For years his brother Julian had asked him to write a piece for the cello. The fateful day was 17 May 1977, when Leyton Orient played Hull City. Andrew had wagered with Julian that the home team would be relegated. He lost, when Orient drew. The final result was ‘Variations,’ on which Andrew avenged himself by involving Julian and to a lesser extent the rock group Colisseum in some violently difficult musical gymnastics. The 23 variations were previewed at Lloyd Webber’s annual summer festival in his country house, Sydmonton Park. Once recorded, they raced up the album charts to number two, much to the composer’s surprise. Tim Rice, remarking on his partner’s over-burgeoning output suggests some of the variations are ‘not unconnected with a few tunes from the past.’ More surprising still is the fact that when he crossed the Atlantic to promote Variations Lloyd Webber found he was utterly unhelped by Evita. Although the double album of the opera has sold about 200,000 copies in both Britain and Germany, with ‘gold discs piling up elsewhere,’ it has been a complete failure in the United States.

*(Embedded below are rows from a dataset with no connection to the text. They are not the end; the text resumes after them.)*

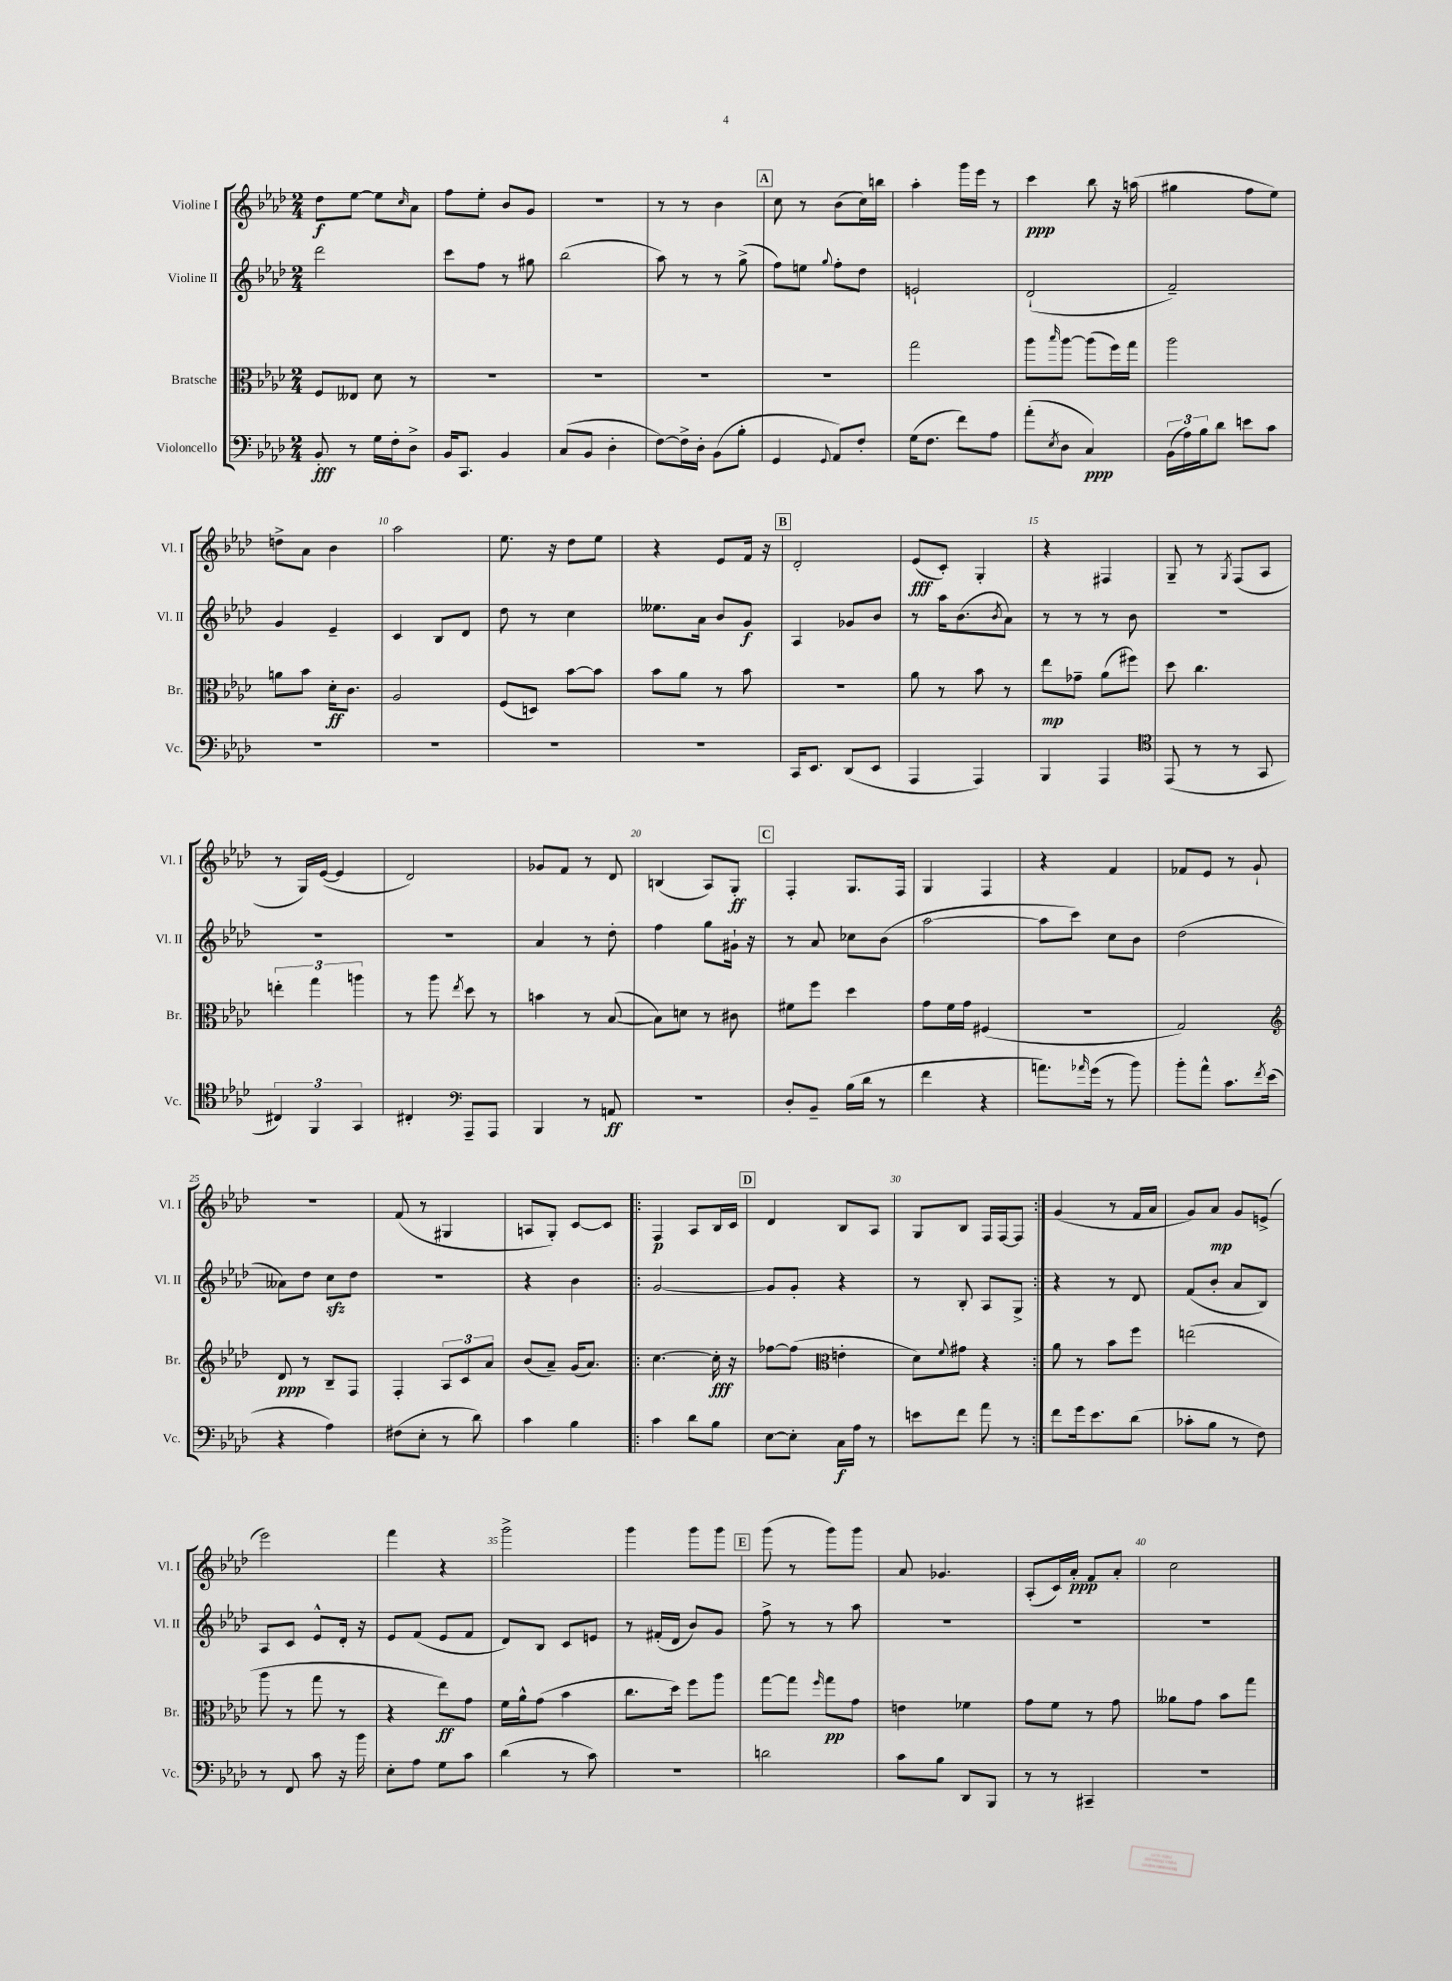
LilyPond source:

<<
\new StaffGroup <<
\new Staff = "s0" \with { instrumentName = "Violine I" shortInstrumentName = "Vl. I" } {
    \clef treble \key aes \major \numericTimeSignature \time 2/4
    des''8\f ees''8~ ees''8 \grace { c''16 } aes'8 |
    f''8 ees''8-. bes'8 g'8 |
    r2 |
    r8 r8 bes'4 |
    \mark \markup { \box "A" } c''8 r8 bes'8( c''16) b''16 |
    aes''4-. g'''16 ees'''16 r8 |
    c'''4\ppp bes''8 r16 a''16( |
    gis''4 f''8 ees''8) |
    d''8-> aes'8 bes'4 |
    aes''2 |
    ees''8. r16 des''8 ees''8 |
    r4 ees'8 f'16 r16 |
    \mark \markup { \box "B" } des'2-. |
    ees'8\fff( c'8-.) g4-. |
    r4 fis4 |
    g8-- r8 \acciaccatura { g8 } f8( aes8 |
    r8 g16) ees'16~( ees'4 |
    des'2) |
    ges'8 f'8 r8 des'8 |
    b4( aes8) g8-.\ff |
    \mark \markup { \box "C" } f4-. g8. f16 |
    g4 f4 |
    r4 f'4 |
    fes'8 ees'8 r8 g'8-! |
    R2 |
    f'8( r8 gis4 |
    a8 g8-.) c'8~ c'8 |
    \repeat volta 2 { f4\p aes8 bes16 c'16 |
    \mark \markup { \box "D" } des'4 bes8 aes8 |
    g8 bes8 f16 f16~ f8 | }
    g'4( r8 f'16 aes'16 |
    g'8) aes'8\mp g'8 e'8->( |
    ees'''2) |
    f'''4 r4 |
    g'''2-> |
    g'''4 g'''8 g'''8 |
    \mark \markup { \box "E" } g'''8( r8 g'''8) g'''8 |
    aes'8 ges'4. |
    aes8-.( c'16) aes'16-.\ppp f'8 aes'8-. |
    c''2 \bar "|." |
}
\new Staff = "s1" \with { instrumentName = "Violine II" shortInstrumentName = "Vl. II" } {
    \clef treble \key aes \major \numericTimeSignature \time 2/4
    des'''2 |
    c'''8 f''8 r8 gis''8 |
    bes''2( |
    aes''8) r8 r8 g''8->( |
    \mark \markup { \box "A" } f''8) e''8 \appoggiatura { g''8 } f''8-. des''8 |
    e'2-! |
    des'2-!( |
    f'2--) |
    g'4 ees'4-- |
    c'4 bes8 des'8 |
    des''8 r8 c''4 |
    eeses''8. aes'16 bes'8 g'8\f |
    \mark \markup { \box "B" } aes4 ges'8 bes'8 |
    r8 aes''16 bes'8.( \acciaccatura { bes'8 } aes'8) |
    r8 r8 r8 bes'8 |
    R2 |
    R2 |
    R2 |
    aes'4 r8 des''8-. |
    f''4 g''8 gis'16-! r16 |
    \mark \markup { \box "C" } r8 aes'8 ces''8 bes'8( |
    aes''2~ |
    aes''8 c'''8) c''8 bes'8 |
    des''2( |
    aeses'8) des''8 c''8\sfz des''8 |
    R2 |
    r4 bes'4 |
    \repeat volta 2 { g'2~ |
    \mark \markup { \box "D" } g'8 g'8-. r4 |
    r8 bes8-. aes8 g8-> | }
    r4 r8 des'8 |
    f'8( bes'8-. aes'8 bes8) |
    aes8 c'8 ees'8-^ des'16-. r16 |
    ees'8 f'8( ees'8 f'8 |
    des'8) bes8 c'8 e'8 |
    r8 fis'16-.( des'16 bes'8) g'8 |
    \mark \markup { \box "E" } f''8-> r8 r8 aes''8 |
    R2 |
    R2 |
    R2 \bar "|." |
}
\new Staff = "s2" \with { instrumentName = "Bratsche" shortInstrumentName = "Br." } {
    \clef alto \key aes \major \numericTimeSignature \time 2/4
    f8 eeses8 des'8 r8 |
    R2 |
    R2 |
    R2 |
    \mark \markup { \box "A" } R2 |
    g''2 |
    aes''8 \grace { bes''16 } aes''8~ aes''8( f''16) g''16 |
    aes''2 |
    a'8 bes'8 des'16-.\ff c'8. |
    aes2 |
    f8( d8) bes'8~ bes'8 |
    bes'8 aes'8 r8 bes'8 |
    \mark \markup { \box "B" } r2 |
    aes'8 r8 bes'8 r8 |
    ees''8\mp ges'8-- aes'8( fis''8) |
    des''8 c''4. |
    \tuplet 3/2 { e''4-. g''4 a''4 } |
    r8 aes''8 \acciaccatura { ees''8 } des''8 r8 |
    b'4 r8 bes8~( |
    bes8) d'8 r8 cis'8 |
    \mark \markup { \box "C" } fis'8 f''8 des''4 |
    g'8 f'16 g'16 fis4( |
    r2 |
    g2) |
    \clef treble des'8\ppp r8 bes8-- f8 |
    f4-. \tuplet 3/2 { aes8 c'8 aes'8 } |
    bes'8( aes'8--) g'16( aes'8.) |
    \repeat volta 2 { c''4.~ c''16-.\fff r16 |
    \mark \markup { \box "D" } fes''8~ fes''8( \clef alto e'4-. |
    des'8) \appoggiatura { f'8 } gis'8 r4 | }
    aes'8 r8 bes'8 f''8 |
    e''2( |
    aes''8 r8 g''8 r8 |
    r4 ees''8\ff) g'8 |
    f'16 aes'16-^ g'8( bes'4 |
    c''8. des''16) f''8 aes''8 |
    \mark \markup { \box "E" } g''8~ g''8 \grace { f''16 } g''8\pp g'8 |
    e'4 fes'4 |
    g'8 f'8 r8 g'8 |
    aeses'8 g'8 bes'8 g''8 \bar "|." |
}
\new Staff = "s3" \with { instrumentName = "Violoncello" shortInstrumentName = "Vc." } {
    \clef bass \key aes \major \numericTimeSignature \time 2/4
    bes,8-.\fff r8 g16 f16-. des8-> |
    bes,16 c,8. bes,4 |
    c8( bes,8 des4-. |
    f8~) f16-> des16-. bes,8( bes8-. |
    \mark \markup { \box "A" } g,4 \appoggiatura { g,8 } aes,8) f8-. |
    g16( f8. f'8) aes8 |
    aes'8-.( \acciaccatura { ees8 } des8 c4\ppp) |
    \tuplet 3/2 { bes,16( aes16) bes16 } des'8 e'8 c'8 |
    R2 |
    R2 |
    R2 |
    R2 |
    \mark \markup { \box "B" } c,16 ees,8. des,8( ees,8 |
    aes,,4 aes,,4) |
    bes,,4 aes,,4 |
    \clef tenor ees,8( r8 r8 g,8 |
    \tuplet 3/2 { cis4) f,4 g,4 } |
    cis4-. \clef bass aes,,8-- aes,,8 |
    bes,,4 r8 a,8\ff |
    r2 |
    \mark \markup { \box "C" } des8-. bes,8-- bes16( des'16 r8 |
    f'4 r4 |
    a'8.) \grace { aes'16 } g'16( r8 bes'8) |
    bes'8-. aes'8-^ c'8. \acciaccatura { f'8 } ees'16( |
    r4 aes4) |
    fis8( ees8-. r8 des'8) |
    c'4 bes4 |
    \repeat volta 2 { c'4 des'8 bes8 |
    \mark \markup { \box "D" } ees8~ ees8-. c16\f aes16 r8 |
    e'8 f'8 aes'8 r8 | }
    f'8 g'16 ees'8. des'8( |
    ces'8-. bes8 r8 f8) |
    r8 f,8 c'8 r16 bes'16 |
    ees8-. aes8 g8 c'8 |
    des'4( r8 c'8) |
    R2 |
    \mark \markup { \box "E" } d'2 |
    c'8 bes8 des,8 bes,,8 |
    r8 r8 cis,4-- |
    R2 \bar "|." |
}
>>
>>
\layout { \context { \Score \override BarNumber.break-visibility = ##(#f #t #t) barNumberVisibility = #(every-nth-bar-number-visible 5) } }
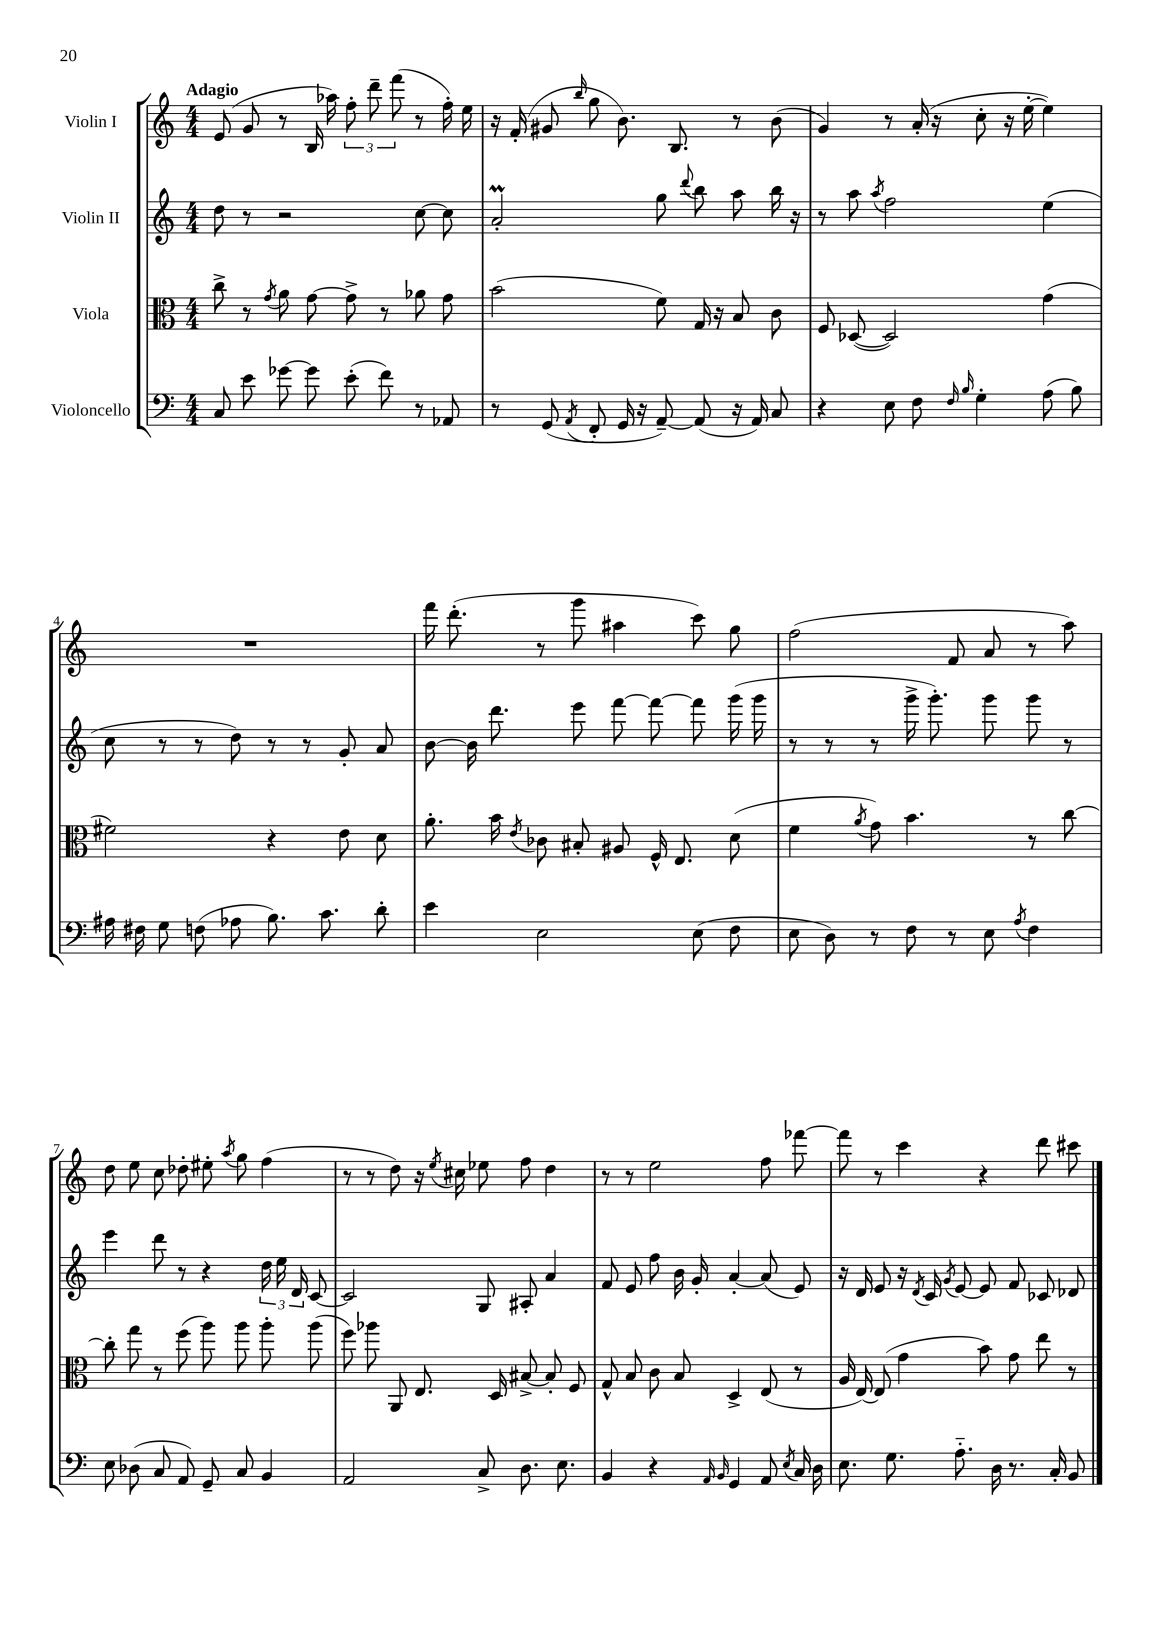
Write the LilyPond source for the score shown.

<<
\new StaffGroup <<
\new Staff = "s0" \with { instrumentName = "Violin I" } {
    \clef treble \key c \major \numericTimeSignature \time 4/4 \tempo "Adagio"
    \autoBeamOff e'8( g'8 r8 b16 aes''16) \tuplet 3/2 { f''8-. d'''8-- f'''8( } r8 f''16-.) e''16 |
    r16 f'16-.( gis'8 \grace { b''16 } g''8 b'8.) b8. r8 b'8( |
    g'4) r8 a'16-.( r16 c''8-. r16 e''16~-. e''4) |
    R1 |
    f'''16 d'''8.-.( r8 g'''8 ais''4 c'''8) g''8 |
    f''2( f'8 a'8 r8 a''8) |
    d''8 e''8 c''8 des''8-. eis''8-. \acciaccatura { a''8 } g''8 f''4( |
    r8 r8 d''8) r16 \acciaccatura { e''8 } cis''16 ees''8 f''8 d''4 |
    r8 r8 e''2 f''8 fes'''8~ |
    fes'''8 r8 c'''4 r4 d'''8 cis'''8 \bar "|." |
}
\new Staff = "s1" \with { instrumentName = "Violin II" } {
    \clef treble \key c \major \numericTimeSignature \time 4/4
    \autoBeamOff d''8 r8 r2 c''8~ c''8 |
    a'2-.\prall g''8 \appoggiatura { d'''8 } b''8 a''8 b''16 r16 |
    r8 a''8 \acciaccatura { a''8 } f''2 e''4( |
    c''8 r8 r8 d''8) r8 r8 g'8-. a'8 |
    b'8~ b'16 d'''8. e'''8 f'''8~ f'''8~ f'''8 g'''16( g'''16 |
    r8 r8 r8 g'''16-> g'''8.-.) g'''8 g'''8 r8 |
    e'''4 d'''8 r8 r4 \tuplet 3/2 { d''16 e''16 d'16 } c'8~ |
    c'2 g8 ais8-. a'4 |
    f'8 e'8 f''8 b'16 g'16-. a'4~-. a'8( e'8) |
    r16 d'16 e'8 r16 \acciaccatura { d'8 } c'16 \acciaccatura { g'8 } e'8~ e'8 f'8 ces'8 des'8 \bar "|." |
}
\new Staff = "s2" \with { instrumentName = "Viola" } {
    \clef alto \key c \major \numericTimeSignature \time 4/4
    \autoBeamOff c''8-> r8 \acciaccatura { g'8 } a'8 g'8~ g'8-> r8 aes'8 g'8 |
    b'2( f'8) g16 r16 b8 c'8 |
    f8 des8~( des2) g'4( |
    fis'2) r4 e'8 d'8 |
    a'8.-. b'16 \acciaccatura { e'8 } ces'8 bis8-. ais8 f16-^ e8. d'8( |
    f'4 \acciaccatura { a'8 } g'8) b'4. r8 c''8~ |
    c''8-. g''8 r8 f''8( a''8) a''8 a''8-. a''8( |
    f''8) aes''8 a,8 e8. d16 bis8~-> bis8-. f8 |
    g8-^ b8 c'8 b8 d4-> e8( r8 |
    a16 e16~) e8( g'4 b'8) g'8 e''8 r8 \bar "|." |
}
\new Staff = "s3" \with { instrumentName = "Violoncello" } {
    \clef bass \key c \major \numericTimeSignature \time 4/4
    \autoBeamOff c8 e'8 ges'8~ ges'8 e'8-.( f'8) r8 aes,8 |
    r8 g,8( \acciaccatura { a,8 } f,8-. g,16 r16 a,8~--) a,8( r16 a,16) c8 |
    r4 e8 f8 \grace { f16 b16 } g4-. a8( b8) |
    ais16 fis16 g8 f8( aes8 b8.) c'8. d'8-. |
    e'4 e2 e8( f8 |
    e8 d8) r8 f8 r8 e8 \acciaccatura { a8 } f4 |
    e8 des8( c8 a,8) g,8-- c8 b,4 |
    a,2 c8-> d8. e8. |
    b,4 r4 \grace { a,16 b,16 } g,4 a,8 \acciaccatura { e8 } c16 d16 |
    e8. g8. a8.-_ d16 r8. c16-. b,8 \bar "|." |
}
>>
>>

By April this year, fewer than 5,000 copies had been sold, despite a lavish presentation identical to that at the New London Theatre. The composers suggest that the American publicity campaign was ‘apalling,’ but more important, they feel, is the specialised approach of the American radio stations. ‘Evita is not jazz, not classical, not middle-of-the-road,’ they say, ‘so we don’t get air time. If a hard rock station receives it, they play the first few bars, hear the strings, and say ‘Forget it’.’ Which tends to suggest that Lloyd Webber’s very eclecticism has its price: high-flying he and Rice may continue to be, on the strength of Superstar alone. But adoration—that, as Che implies in the new opera, is an altogether more transient affair.